Happy New Year Loves,
Can you believe that January is almost over? Where does the time go? As I entered the new year, I reflected on the lessons that I learned during 2020, lessons about myself, my relationships, my career goals, my faith and life overall. For many, 2020 was the worst year ever. Last year was ridden with death, sickness, isolation, job loss, political clownery, sheer sadness and peak frustration. Still, aside from the heaviness of 2020, the year forced me to become a warrior. Last year reminded us all that life is short, and that NOW is the time to go after the life you desire and deserve to live.
As 2021 began, I was reminded of a song that I sang from the move Dreamgirls, “I Am Changing”. When I sang this song in college, I sang it during my senior year at the Black Student Union Pageant. During that time, I was at a crossroad in my life. My friendships were changing and I was afraid of my life post graduation. This song meant so much to met during this period. The lyrics read:
This time I am
I get my life together now.
I am changing
Yes I know how
I’m gonna start again.
I’m gonna leave my past behind
I’ll change my life.
I make it up
And nothing is gonna stop me now.
In 2020, I was drowning in depression and frustration. Quite frankly, I was enraged with where I was in my life. The waves were constantly ranging and I could never catch my breath or catch my stride. My mom experienced severe health issues that resulting in her moving in with me, so I became a caretaker. I had to pause graduate school because of work and caretaking. My job was a madhouse. My love life was toxic. Somehow, I woke up, and everyone was taking from me without refilling. My depression was at an all time high. Amy finances were at an all time low. My faith was being tested daily. I contemplated suicide, just so I could be free and have peace. Every aspect of my life was in shambles. My realizing that I had settled for existing in spaces where I was not valued, where I was used, and where I could not grow, broke my heart. The accountability set in. The only person to blame for this dry place was me. I let people take advantage of me. I failed to both set and maintain healthy boundaries. As I rang in 2021, My prayer to God was that I get out of my dry place and NEVER operate in spaces where my value and worth are not recognized. My next prayer was that I would never forget that he created me with value, worth and purpose. Moving forward, I vow to do the following as an advocate for myself:
- Not be afraid to demand what I need. My needs are not negotiable.
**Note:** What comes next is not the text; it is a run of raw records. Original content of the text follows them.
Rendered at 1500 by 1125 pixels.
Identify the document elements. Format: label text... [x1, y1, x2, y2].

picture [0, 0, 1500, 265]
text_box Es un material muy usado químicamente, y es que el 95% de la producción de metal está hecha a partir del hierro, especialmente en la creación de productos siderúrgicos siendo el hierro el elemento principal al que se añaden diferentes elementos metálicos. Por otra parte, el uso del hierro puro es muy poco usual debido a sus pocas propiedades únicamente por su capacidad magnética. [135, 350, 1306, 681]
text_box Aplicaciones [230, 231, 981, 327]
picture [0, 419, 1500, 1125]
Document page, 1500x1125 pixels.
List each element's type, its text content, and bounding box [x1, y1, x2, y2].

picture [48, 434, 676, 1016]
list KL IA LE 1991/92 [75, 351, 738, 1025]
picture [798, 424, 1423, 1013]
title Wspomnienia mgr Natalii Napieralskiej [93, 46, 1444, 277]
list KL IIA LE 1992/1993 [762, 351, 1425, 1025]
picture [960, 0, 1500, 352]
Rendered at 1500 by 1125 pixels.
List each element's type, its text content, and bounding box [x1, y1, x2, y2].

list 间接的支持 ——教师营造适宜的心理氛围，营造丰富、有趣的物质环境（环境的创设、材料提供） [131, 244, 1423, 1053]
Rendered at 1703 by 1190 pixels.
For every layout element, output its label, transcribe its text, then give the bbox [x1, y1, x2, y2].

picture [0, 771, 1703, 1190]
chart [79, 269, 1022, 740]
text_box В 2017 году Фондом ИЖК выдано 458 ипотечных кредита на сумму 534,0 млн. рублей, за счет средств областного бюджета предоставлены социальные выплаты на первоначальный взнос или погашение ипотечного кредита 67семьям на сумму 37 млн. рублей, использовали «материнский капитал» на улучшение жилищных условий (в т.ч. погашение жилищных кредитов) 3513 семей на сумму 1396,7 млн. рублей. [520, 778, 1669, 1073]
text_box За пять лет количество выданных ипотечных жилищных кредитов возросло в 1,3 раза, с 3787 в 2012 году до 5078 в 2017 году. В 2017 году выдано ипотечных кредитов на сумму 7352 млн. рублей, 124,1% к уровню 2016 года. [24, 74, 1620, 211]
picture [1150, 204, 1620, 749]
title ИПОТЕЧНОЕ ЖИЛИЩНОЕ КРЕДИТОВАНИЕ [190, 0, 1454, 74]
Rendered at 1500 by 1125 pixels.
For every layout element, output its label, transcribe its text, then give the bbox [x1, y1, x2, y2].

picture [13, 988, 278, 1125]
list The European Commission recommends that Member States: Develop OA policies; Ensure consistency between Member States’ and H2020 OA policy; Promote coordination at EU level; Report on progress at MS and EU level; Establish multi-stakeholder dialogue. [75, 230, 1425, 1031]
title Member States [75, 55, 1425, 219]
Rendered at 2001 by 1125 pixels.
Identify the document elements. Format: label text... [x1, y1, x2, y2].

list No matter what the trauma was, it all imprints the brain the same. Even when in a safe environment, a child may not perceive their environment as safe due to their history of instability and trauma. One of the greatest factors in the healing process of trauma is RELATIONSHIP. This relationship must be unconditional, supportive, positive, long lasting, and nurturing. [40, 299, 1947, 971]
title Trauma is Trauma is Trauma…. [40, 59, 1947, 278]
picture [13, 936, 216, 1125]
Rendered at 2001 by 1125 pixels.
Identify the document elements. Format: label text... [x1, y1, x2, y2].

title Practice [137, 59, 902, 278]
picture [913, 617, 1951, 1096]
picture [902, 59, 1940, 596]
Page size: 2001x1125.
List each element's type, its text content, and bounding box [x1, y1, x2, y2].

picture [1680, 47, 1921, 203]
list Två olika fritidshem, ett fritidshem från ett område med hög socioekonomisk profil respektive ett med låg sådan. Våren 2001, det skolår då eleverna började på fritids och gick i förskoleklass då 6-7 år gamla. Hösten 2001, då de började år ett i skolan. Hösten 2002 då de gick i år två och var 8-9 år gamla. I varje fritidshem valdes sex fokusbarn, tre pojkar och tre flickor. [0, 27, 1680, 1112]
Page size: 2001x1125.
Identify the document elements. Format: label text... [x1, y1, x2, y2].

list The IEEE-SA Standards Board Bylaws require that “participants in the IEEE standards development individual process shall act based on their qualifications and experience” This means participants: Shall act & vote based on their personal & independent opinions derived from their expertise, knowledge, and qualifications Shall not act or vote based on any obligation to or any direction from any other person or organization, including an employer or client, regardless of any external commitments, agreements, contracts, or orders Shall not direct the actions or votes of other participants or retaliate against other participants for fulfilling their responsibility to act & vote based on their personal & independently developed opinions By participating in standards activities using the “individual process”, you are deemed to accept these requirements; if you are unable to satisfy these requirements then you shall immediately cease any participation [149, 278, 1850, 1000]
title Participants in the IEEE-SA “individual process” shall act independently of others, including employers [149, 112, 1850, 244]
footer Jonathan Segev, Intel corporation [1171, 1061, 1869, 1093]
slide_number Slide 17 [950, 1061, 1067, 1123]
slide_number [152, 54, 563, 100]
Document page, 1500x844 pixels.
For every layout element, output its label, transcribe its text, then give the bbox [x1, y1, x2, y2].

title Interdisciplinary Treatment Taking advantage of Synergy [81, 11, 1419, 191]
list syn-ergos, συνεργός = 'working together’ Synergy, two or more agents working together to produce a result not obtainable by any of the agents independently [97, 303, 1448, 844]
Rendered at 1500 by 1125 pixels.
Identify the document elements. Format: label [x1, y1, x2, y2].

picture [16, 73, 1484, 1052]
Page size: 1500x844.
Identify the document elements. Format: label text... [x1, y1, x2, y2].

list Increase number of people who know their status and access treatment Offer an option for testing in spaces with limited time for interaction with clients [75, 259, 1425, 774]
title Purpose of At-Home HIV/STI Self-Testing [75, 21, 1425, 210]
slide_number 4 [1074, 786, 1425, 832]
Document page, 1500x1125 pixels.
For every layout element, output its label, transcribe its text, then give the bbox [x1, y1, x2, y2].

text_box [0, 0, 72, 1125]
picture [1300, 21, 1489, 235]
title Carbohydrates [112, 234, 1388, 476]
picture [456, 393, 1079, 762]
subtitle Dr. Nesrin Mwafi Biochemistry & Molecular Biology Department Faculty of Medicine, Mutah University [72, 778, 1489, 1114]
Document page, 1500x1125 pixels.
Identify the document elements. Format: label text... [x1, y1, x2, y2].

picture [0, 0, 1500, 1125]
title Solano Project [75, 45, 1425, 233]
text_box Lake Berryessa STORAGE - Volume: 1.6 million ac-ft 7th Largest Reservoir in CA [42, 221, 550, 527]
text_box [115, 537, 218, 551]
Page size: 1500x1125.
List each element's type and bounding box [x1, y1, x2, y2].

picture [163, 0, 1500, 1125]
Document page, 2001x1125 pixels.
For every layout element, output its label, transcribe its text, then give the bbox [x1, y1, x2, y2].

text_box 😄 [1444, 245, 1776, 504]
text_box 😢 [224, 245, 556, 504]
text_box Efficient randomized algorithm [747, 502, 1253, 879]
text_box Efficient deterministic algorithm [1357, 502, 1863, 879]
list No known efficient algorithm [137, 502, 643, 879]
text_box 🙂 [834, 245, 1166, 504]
- Confidently say no without explanation
- Not be impressed with the bare minimum
- No longer prioritize jobs and people before my relationship with God
- Work hard for my personal brand and goals instead of building up an organization
- Give more grace to myself and others
- Maintain my standards and expectations in my dating life.
- Be more open with worship and praise.
- Get comfortable with solitude.
- Trust God
In Church, we are discussing the importance of changing our mindsets in order to yield a different, more fruitful result. My goal for 2021 is to focus solely on Building My Glam Life. To do that, I am changing my mindset and changing my behavior. Can’t do the same things and expect new results. Doing so is insane. I’ll discuss what Building My Glam Life Means in a separate post, but I am so happy about the revelations that I experienced in 2021.
What lessons did you learn from 2020?